You must also later call Done() to return this job's database connection to the pool.

type WorkFunc

type WorkFunc func(j *Job) error

WorkFunc is a function that performs a Job. If an error is returned, the job is reenqueued with exponential backoff.

type WorkMap

type WorkMap map[string]WorkFunc

WorkMap is a map of Job names to WorkFuncs that are used to perform Jobs of a given type.

type Worker

type Worker struct {
	// Interval is the amount of time that this Worker should sleep before trying
	// to find another Job.
	Interval time.Duration

	// Queue is the name of the queue to pull Jobs off of. The default value, "",
	// is usable and is the default for both que-go and the ruby que library.
	Queue string
	// contains filtered or unexported fields
}

Worker is a single worker that pulls jobs off the specified Queue. If no Job is found, the Worker will sleep for Interval seconds.

func NewWorker

func NewWorker(c *Client, m WorkMap) *Worker

NewWorker returns a Worker that fetches Jobs from the Client and executes them using WorkMap. If the type of Job is not registered in the WorkMap, it's considered an error and the job is re-enqueued with a backoff.
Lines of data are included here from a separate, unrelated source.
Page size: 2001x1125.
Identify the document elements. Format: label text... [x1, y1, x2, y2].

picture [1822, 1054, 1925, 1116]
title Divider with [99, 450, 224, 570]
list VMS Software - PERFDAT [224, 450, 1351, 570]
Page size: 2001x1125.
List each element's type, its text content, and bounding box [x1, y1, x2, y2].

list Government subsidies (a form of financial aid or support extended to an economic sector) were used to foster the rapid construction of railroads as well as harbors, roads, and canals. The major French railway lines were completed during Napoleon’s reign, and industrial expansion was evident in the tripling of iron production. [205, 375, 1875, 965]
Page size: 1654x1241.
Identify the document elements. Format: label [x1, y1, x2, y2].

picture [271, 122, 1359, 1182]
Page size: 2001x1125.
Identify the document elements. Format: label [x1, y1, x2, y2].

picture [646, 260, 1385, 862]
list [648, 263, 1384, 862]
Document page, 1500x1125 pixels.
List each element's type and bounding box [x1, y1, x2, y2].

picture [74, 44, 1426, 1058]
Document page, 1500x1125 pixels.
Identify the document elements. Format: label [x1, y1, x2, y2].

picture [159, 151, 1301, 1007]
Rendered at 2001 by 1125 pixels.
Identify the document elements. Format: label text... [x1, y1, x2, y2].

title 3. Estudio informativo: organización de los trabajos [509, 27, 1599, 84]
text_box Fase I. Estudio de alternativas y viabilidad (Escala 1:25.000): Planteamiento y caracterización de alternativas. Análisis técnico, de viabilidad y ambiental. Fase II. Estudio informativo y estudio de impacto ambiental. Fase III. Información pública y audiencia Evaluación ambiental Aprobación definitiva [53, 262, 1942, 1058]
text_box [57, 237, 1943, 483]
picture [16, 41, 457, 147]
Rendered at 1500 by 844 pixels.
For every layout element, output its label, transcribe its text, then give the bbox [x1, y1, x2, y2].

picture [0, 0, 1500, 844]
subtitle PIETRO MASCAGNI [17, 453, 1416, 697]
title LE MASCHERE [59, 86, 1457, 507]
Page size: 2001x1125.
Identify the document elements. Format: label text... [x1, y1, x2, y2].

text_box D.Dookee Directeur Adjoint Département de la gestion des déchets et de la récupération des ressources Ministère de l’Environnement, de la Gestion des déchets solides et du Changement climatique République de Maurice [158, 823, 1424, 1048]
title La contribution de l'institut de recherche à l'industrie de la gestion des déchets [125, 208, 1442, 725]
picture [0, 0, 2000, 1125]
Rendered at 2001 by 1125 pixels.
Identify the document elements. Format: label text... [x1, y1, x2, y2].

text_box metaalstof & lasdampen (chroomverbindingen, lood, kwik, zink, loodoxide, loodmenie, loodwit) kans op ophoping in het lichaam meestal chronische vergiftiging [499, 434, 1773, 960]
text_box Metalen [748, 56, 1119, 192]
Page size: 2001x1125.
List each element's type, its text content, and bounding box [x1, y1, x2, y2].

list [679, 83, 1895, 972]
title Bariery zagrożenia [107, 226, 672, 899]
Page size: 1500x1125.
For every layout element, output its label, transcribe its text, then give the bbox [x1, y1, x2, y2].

Workers default to an Interval of 5 seconds, which can be overridden by setting the environment variable QUE_WAKE_INTERVAL. The default Queue is the nameless queue "", which can be overridden by setting QUE_QUEUE. Either of these settings can be changed on the returned Worker before it is started with Work().

func (*Worker) Shutdown

func (w *Worker) Shutdown()

Shutdown tells the worker to finish processing its current job and then stop. There is currently no timeout for in-progress jobs. This function blocks until the Worker has stopped working. It should only be called on an active Worker.

func (*Worker) Work

func (w *Worker) Work()

Work pulls jobs off the Worker's Queue at its Interval. This function only returns after Shutdown() is called, so it should be run in its own goroutine.

func (*Worker) WorkOne

func (w *Worker) WorkOne() (didWork bool)

type WorkerPool

type WorkerPool struct {
	WorkMap  WorkMap
	Interval time.Duration
	Queue    string
	// contains filtered or unexported fields
}

WorkerPool is a pool of Workers, each working jobs from the queue Queue at the specified Interval using the WorkMap.

func NewWorkerPool

func NewWorkerPool(c *Client, wm WorkMap, count int) *WorkerPool

NewWorkerPool creates a new WorkerPool with count workers using the Client c.

func (*WorkerPool) Shutdown

func (w *WorkerPool) Shutdown()

Shutdown sends a Shutdown signal to each of the Workers in the WorkerPool and waits for them all to finish shutting down.

func (*WorkerPool) Start

func (w *WorkerPool) Start()

Start starts all of the Workers in the WorkerPool.